The WebCorp suite of tools is comprised of three versions of the software that build on one another to provide linguistic web analysis for research, teaching and beyond.
The WebCorp suite of tools is comprised of three versions of the software that build on one another. The WebCorp tools have featured in over 1700 publications by researchers across disciplines, with a multitude of users worldwide.
WebCorp Live (released in December 2008 after several years of prototyping as WebCorp) was designed to test the hypothesis that the web could complement static offline text collections by providing evidence of rare, new and changing language use. Previous linguistic research relied on searches using the web interfaces of commercial search engines such as Google, but this required researchers to expend substantial effort visiting each web page manually to observe the linguistic patterns within which their search terms occur. WebCorp Live streamlines this approach by processing the results of commercial search engines, automatically accessing the web pages and producing examples of words and phrases with the level of detail required for linguistic study. With the ability to search in multiple languages, WebCorp Live has augmented language teaching and translation in over 180 countries.
While WebCorp Live uses commercial search engines as gatekeepers to the web, the goal of its sister project, the WebCorp Linguist’s Search Engine (WebCorpLSE), was to build a bespoke large-scale collection of web-texts, and thus enable advanced linguistic and statistical analysis of the kind only possible in datasets of known size and composition. We developed linguistically-focused web processing, annotation and search tools and used these to build a large-scale representative sample of the web (a ‘miniweb’), capturing the distribution of document formats, subject domains and web-native text-types, as well as constructing specialist datasets of online news and blogs with their associated comments. WebCorpLSE was supported by EPSRC, HEFCE and AHRC grants.

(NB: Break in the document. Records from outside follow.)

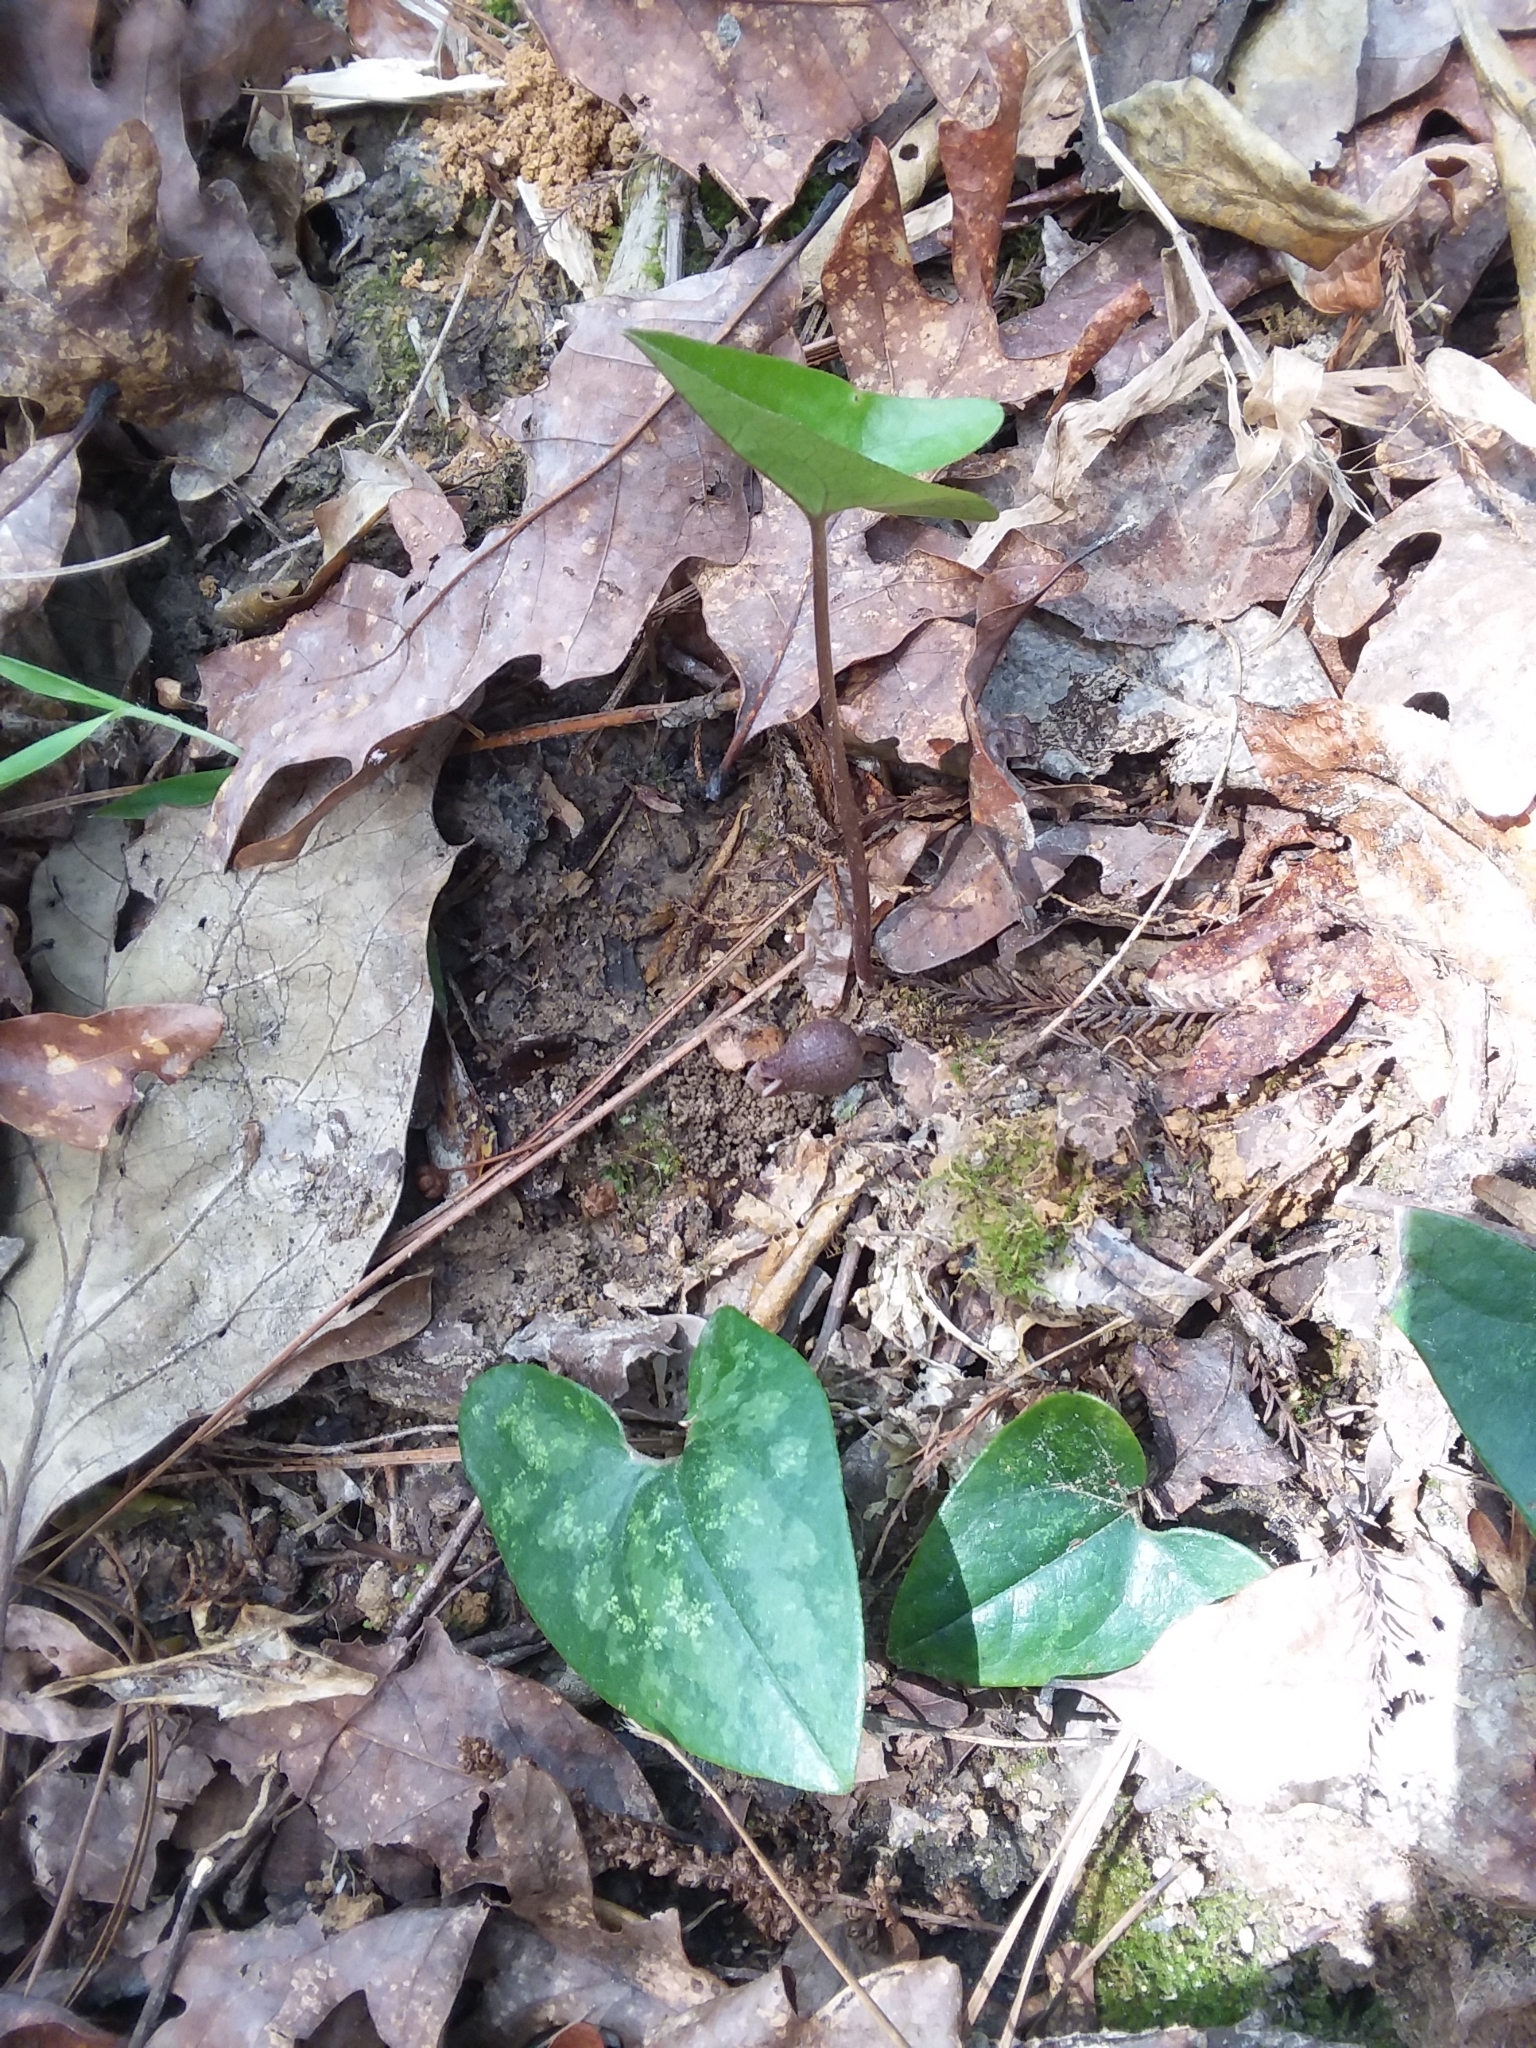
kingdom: Plantae
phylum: Tracheophyta
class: Magnoliopsida
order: Piperales
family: Aristolochiaceae
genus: Hexastylis
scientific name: Hexastylis arifolia
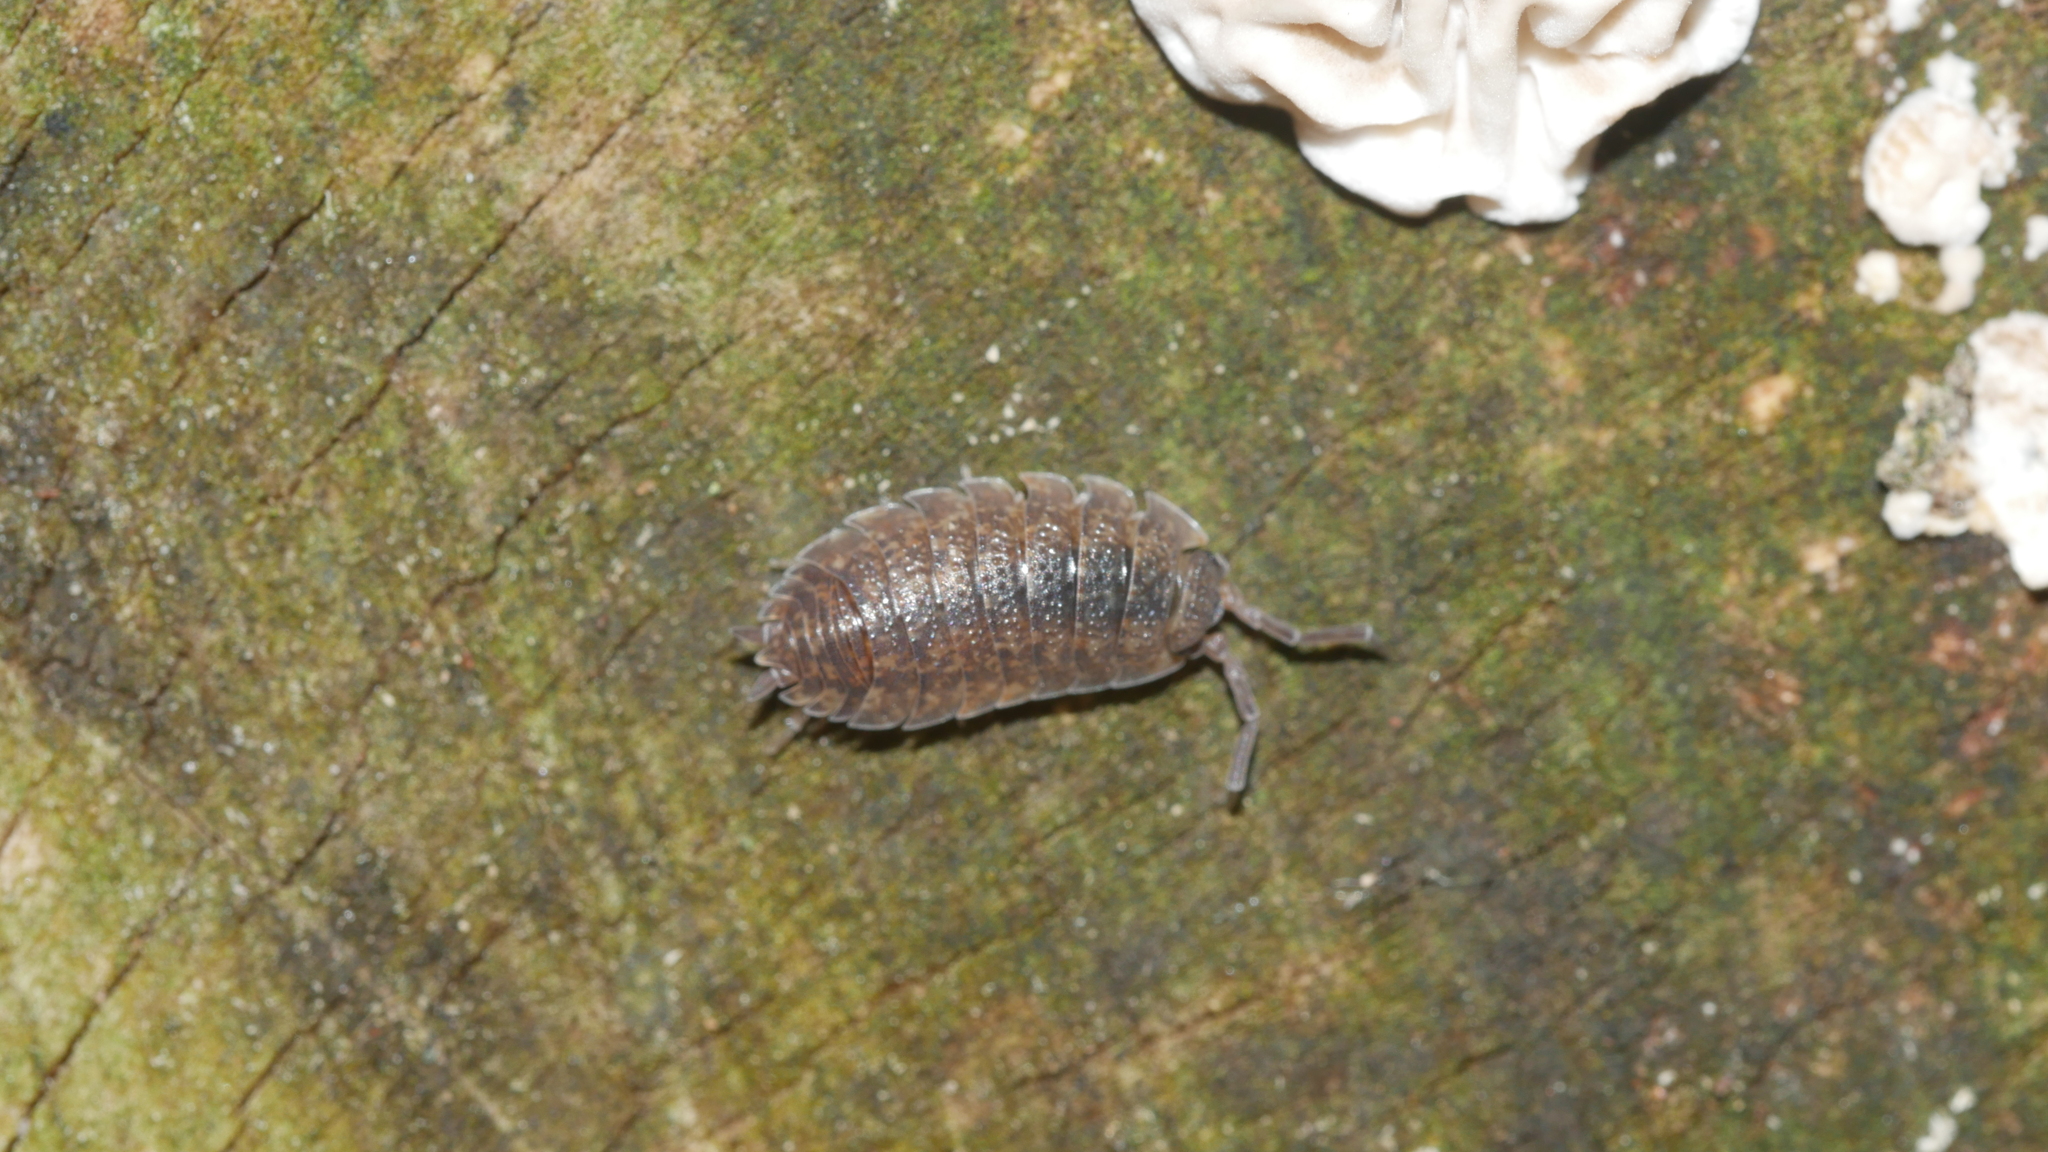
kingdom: Animalia
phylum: Arthropoda
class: Malacostraca
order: Isopoda
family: Porcellionidae
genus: Porcellio
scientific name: Porcellio scaber
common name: Common rough woodlouse
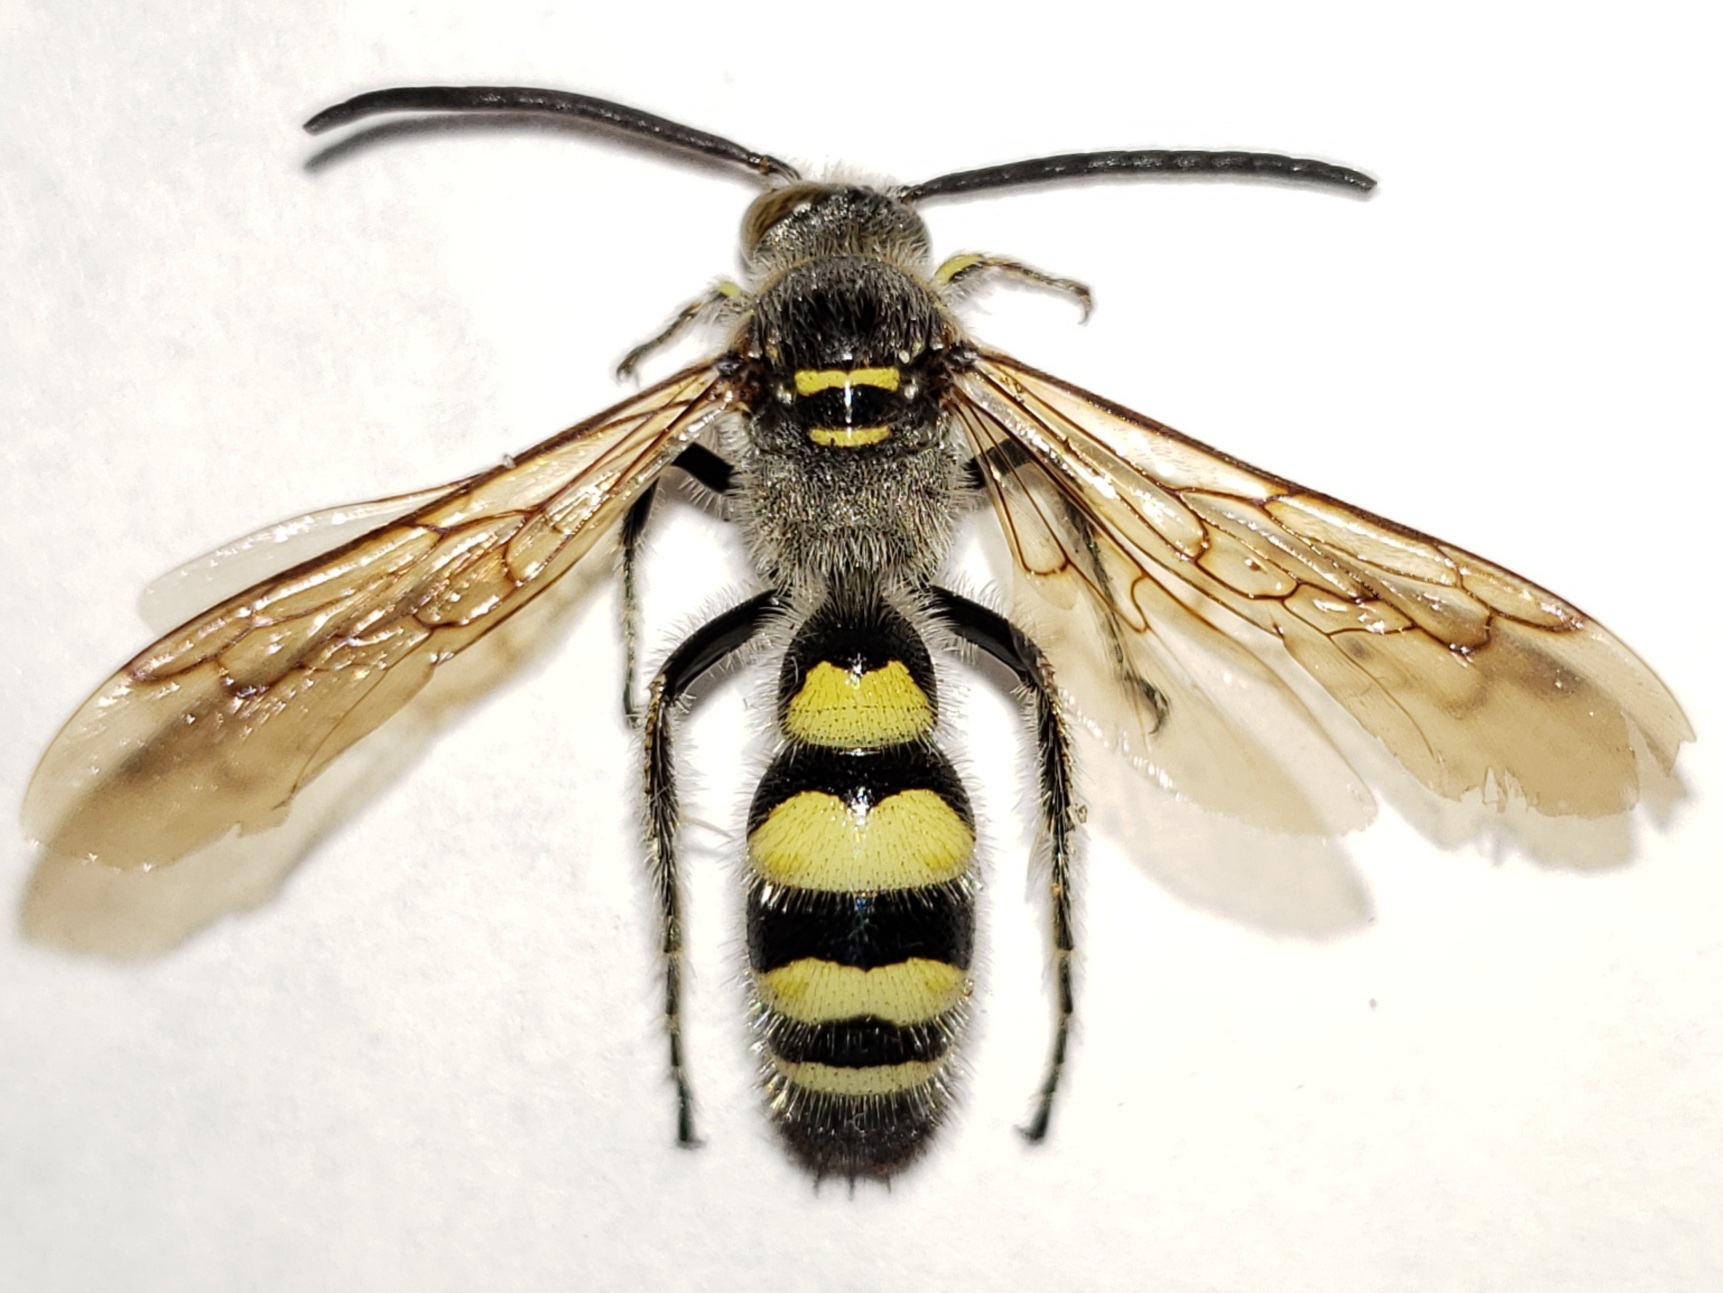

The WebCorpLSE software was also used to introduce A-Level English Language students to empirical text study through an AHRC Knowledge Transfer Fellowship. In recent years, the subject criteria have been tightened, requiring more in-depth understanding of linguistic concepts and analytical techniques, and with an increased emphasis on independent learning. At present, the corpus linguistic approach is rarely employed at pre-university level, if at all. A-level students do not, for the most part, have understanding of or access to many automated analysis tools beyond the spelling/grammar checker in Microsoft Word.
Our work provided students with access to a novel, state-of-the-art teaching and independent learning aid, and distilled a wealth of linguistic knowledge, gained from previous research projects in the field of Corpus Linguistics, into a form appropriate for A-level study. By introducing A-level students to WebCorpLSE, they learn to apply corpus linguistic techniques to their language studies and their independent research projects. WebCorpLSE also provides teachers and their students with a plentiful supply of authentic language data, relevant to all aspects of the A-level syllabus.
In 2020, we expanded the work on data-driven language learning, adapting the WebCorpLSE technology and creating WebCorp Learn, a version optimised for interactive English language learning by non-native speakers. WebCorp Learn is now integrated into courses in German secondary schools through collaboration with the Teaching Solutions language consultancy.